TEXTE DU DOCUMENT =

Directeurs d’écoles, nous sommes tous confrontés à des situations complexes qui nécessitent pour les résoudre du temps, de la patience, de l’énergie et une parfaite connaissance des enfants qui nous sont confiés et de leurs familles.

Ces situations sont démultipliées par le nombre d’élèves et de classes. Rappelons que nous assurons :

- la gestion des rendez-vous avec les familles au quotidien (rendez-vous qui se déroulent essentiellement le matin et le soir en dehors du temps de classe),

- les admissions des nouveaux élèves et accueil des enfants et leurs familles en maternelle,

- la mise à jour quotidienne pour chaque élève des informations figurant sur le logiciel ONDE (nouvelle version de Base élèves),

- l’accueil des familles dont les enfants présentent une situation de handicap,

- l’accueil des familles et des élèves non francophones,

- la gestion des Projets d’Accueil Individualisés et la transmission des informations au médecin scolaire et aux enseignants,

- la gestion des situations de conflits au quotidien,

- l’organisation pédagogique,

- l’organisation des équipes éducatives, de suivi pour les élèves en difficulté et élèves en situation de handicap,

- l’organisation des conseils des maîtres, conseils de cycles, conseils d’école,

- l’élaboration et le suivi des projets d’école,

- la gestion et l’organisation du service des ATSEM,

- la gestion du budget municipal consacré aux commandes de matériel,

- l’édition des volets 1 et 2 et la saisie des renseignements des élèves de CM2 sur AFELNET ainsi que la gestion des dossiers de dérogation

- la gestion des élèves des classes des enseignants non remplacés

- la gestion des informations avec les différents services municipaux : scolaire, restauration, services techniques...

- la transmission des informations émanant de l’Inspection académique,

- la responsabilité de la sécurité des bâtiments et de la sécurité des enfants : élaboration des PPMS (projet Particulier de Mise en Sureté), DUER (Document Unique d’Evaluation des Risques)...

ENREGISTREMENTS AFFICHÉS =

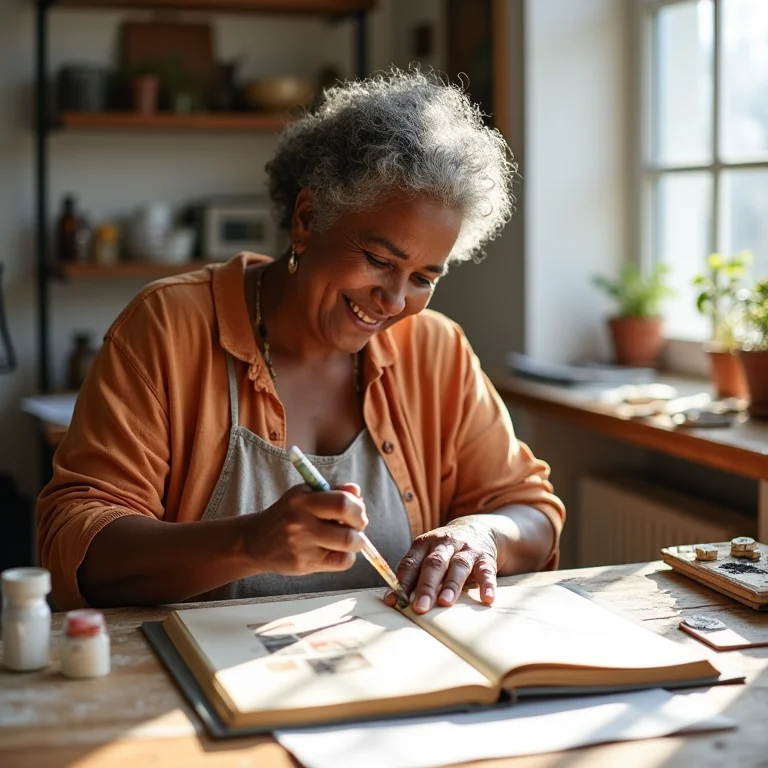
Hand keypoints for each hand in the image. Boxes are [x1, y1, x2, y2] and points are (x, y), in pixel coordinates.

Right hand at [245, 483, 367, 574]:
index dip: (357, 507)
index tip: (357, 509)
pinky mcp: (304, 564)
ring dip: (357, 541)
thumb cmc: (287, 514)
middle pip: (348, 528)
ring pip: (348, 545)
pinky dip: (347, 556)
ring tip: (349, 537)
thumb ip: (332, 490)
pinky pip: (340, 562)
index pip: (343, 502)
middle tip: (357, 525)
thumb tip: (357, 491)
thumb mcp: (304, 494)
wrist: (256, 541)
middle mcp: (301, 523)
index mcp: (302, 500)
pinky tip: (338, 550)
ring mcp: (302, 545)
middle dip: (360, 525)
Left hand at [384, 516, 497, 613]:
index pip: (411, 563)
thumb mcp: (428, 555)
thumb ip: (415, 575)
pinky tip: (486, 598)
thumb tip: (397, 601)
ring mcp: (466, 549)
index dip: (402, 582)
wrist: (479, 529)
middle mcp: (444, 543)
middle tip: (420, 607)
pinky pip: (486, 570)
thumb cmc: (445, 551)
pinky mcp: (485, 557)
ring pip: (458, 566)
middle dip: (426, 586)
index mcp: (424, 544)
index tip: (394, 601)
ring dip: (451, 585)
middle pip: (434, 564)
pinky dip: (487, 584)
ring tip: (445, 602)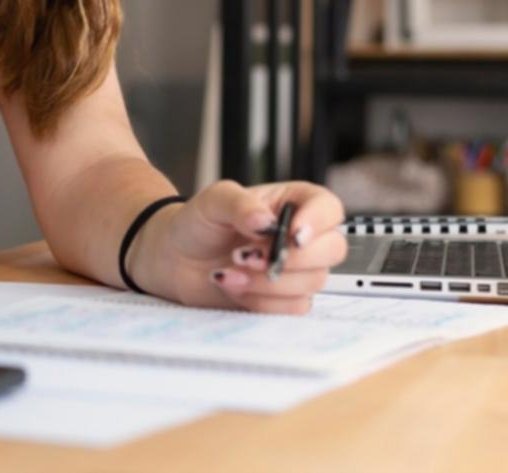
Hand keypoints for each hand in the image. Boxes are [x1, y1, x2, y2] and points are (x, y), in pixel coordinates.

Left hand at [130, 180, 346, 313]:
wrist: (176, 258)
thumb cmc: (198, 223)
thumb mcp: (213, 200)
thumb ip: (240, 205)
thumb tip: (266, 221)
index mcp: (292, 203)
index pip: (328, 208)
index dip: (318, 222)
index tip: (293, 234)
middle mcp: (300, 236)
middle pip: (332, 249)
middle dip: (290, 258)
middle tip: (247, 255)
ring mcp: (296, 270)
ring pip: (313, 282)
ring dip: (268, 281)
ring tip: (229, 270)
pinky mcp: (284, 298)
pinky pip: (293, 307)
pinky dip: (261, 300)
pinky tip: (233, 286)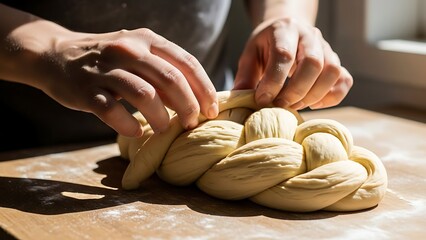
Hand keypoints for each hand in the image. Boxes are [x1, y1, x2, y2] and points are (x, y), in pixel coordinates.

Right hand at [38, 28, 218, 136]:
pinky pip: (113, 111)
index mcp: (147, 39)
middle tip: (191, 124)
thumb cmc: (107, 60)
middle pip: (171, 80)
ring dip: (161, 117)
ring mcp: (106, 69)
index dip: (204, 88)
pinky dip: (129, 125)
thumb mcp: (137, 54)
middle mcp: (129, 49)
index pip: (186, 63)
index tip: (212, 110)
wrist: (56, 54)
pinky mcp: (86, 89)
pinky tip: (136, 132)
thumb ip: (163, 72)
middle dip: (188, 106)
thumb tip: (195, 100)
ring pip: (145, 95)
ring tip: (165, 129)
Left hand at [233, 18, 352, 109]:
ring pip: (332, 72)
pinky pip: (344, 81)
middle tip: (280, 105)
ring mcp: (326, 48)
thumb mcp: (250, 55)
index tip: (262, 99)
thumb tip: (239, 98)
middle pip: (313, 64)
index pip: (284, 54)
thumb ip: (245, 76)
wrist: (287, 31)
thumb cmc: (266, 46)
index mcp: (284, 30)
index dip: (274, 81)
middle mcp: (309, 36)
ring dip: (313, 95)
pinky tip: (314, 104)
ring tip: (294, 105)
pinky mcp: (336, 62)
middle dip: (295, 91)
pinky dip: (332, 97)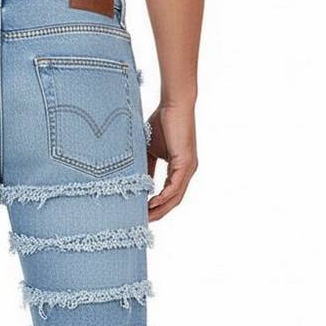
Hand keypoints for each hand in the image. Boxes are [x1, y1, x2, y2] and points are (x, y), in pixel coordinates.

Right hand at [146, 104, 197, 221]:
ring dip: (160, 210)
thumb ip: (146, 168)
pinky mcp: (186, 163)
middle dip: (158, 214)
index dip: (156, 207)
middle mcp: (186, 172)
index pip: (169, 195)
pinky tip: (151, 204)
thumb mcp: (150, 151)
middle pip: (173, 201)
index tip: (141, 214)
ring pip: (175, 197)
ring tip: (145, 217)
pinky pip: (174, 187)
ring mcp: (188, 168)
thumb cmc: (162, 122)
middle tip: (141, 222)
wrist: (174, 104)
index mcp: (179, 169)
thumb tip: (136, 184)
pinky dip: (163, 197)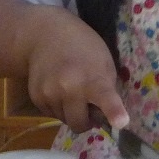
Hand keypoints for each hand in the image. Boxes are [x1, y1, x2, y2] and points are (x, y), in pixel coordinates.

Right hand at [19, 4, 127, 133]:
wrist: (45, 35)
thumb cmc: (83, 48)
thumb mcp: (104, 63)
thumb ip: (107, 90)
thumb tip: (105, 119)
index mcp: (93, 80)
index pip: (106, 99)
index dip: (114, 112)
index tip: (121, 122)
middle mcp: (70, 89)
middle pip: (79, 124)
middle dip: (86, 120)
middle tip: (89, 106)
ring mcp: (50, 94)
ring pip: (64, 119)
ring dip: (70, 112)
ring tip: (71, 89)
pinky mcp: (36, 98)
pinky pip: (51, 114)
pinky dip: (57, 106)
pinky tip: (58, 88)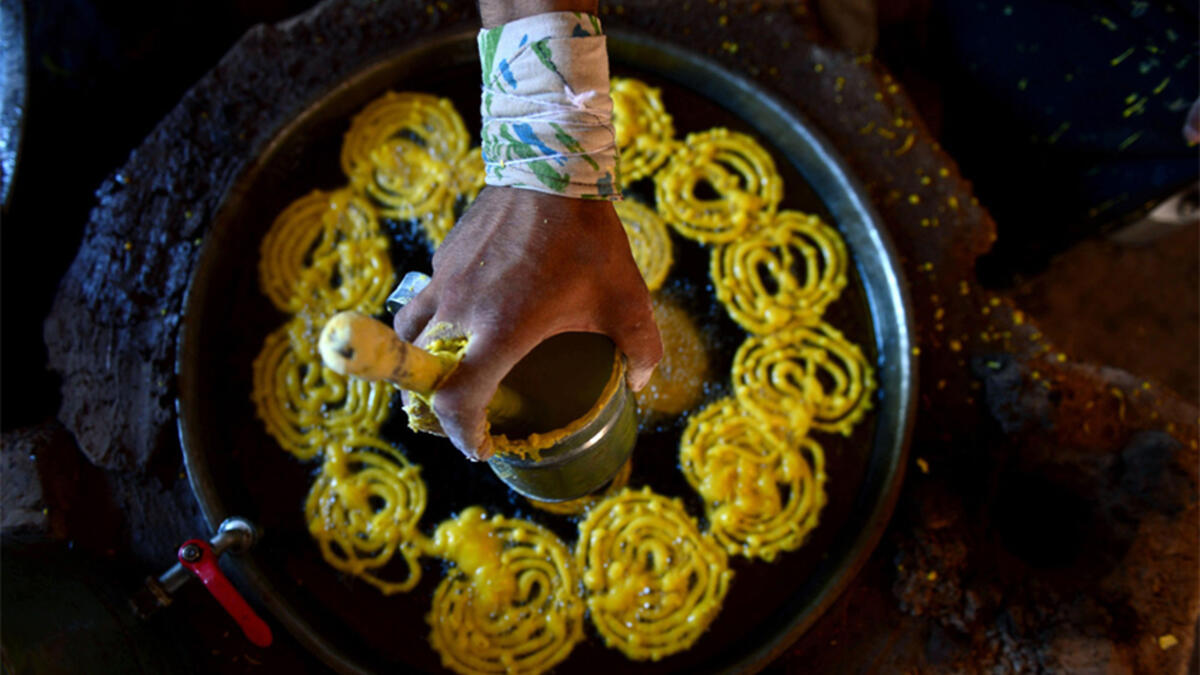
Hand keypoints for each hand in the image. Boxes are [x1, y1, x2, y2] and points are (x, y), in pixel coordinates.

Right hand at [393, 187, 661, 459]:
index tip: (480, 447)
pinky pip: (430, 294)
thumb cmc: (589, 238)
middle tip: (459, 411)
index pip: (457, 402)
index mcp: (500, 332)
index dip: (463, 435)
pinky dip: (440, 313)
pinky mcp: (446, 253)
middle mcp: (461, 310)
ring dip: (421, 355)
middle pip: (418, 370)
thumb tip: (640, 381)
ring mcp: (446, 278)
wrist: (553, 165)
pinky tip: (473, 310)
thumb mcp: (626, 298)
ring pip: (413, 330)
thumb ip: (640, 347)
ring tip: (449, 364)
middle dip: (430, 401)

CONSIGNE = Restituez sans aucune modification le passage du texte sur les tâches des directeurs d'école qui va de « - l’édition des » jusqu'à « restauration, services techniques... ».

RÉSULTAT =
- l’édition des volets 1 et 2 et la saisie des renseignements des élèves de CM2 sur AFELNET ainsi que la gestion des dossiers de dérogation

- la gestion des élèves des classes des enseignants non remplacés

- la gestion des informations avec les différents services municipaux : scolaire, restauration, services techniques...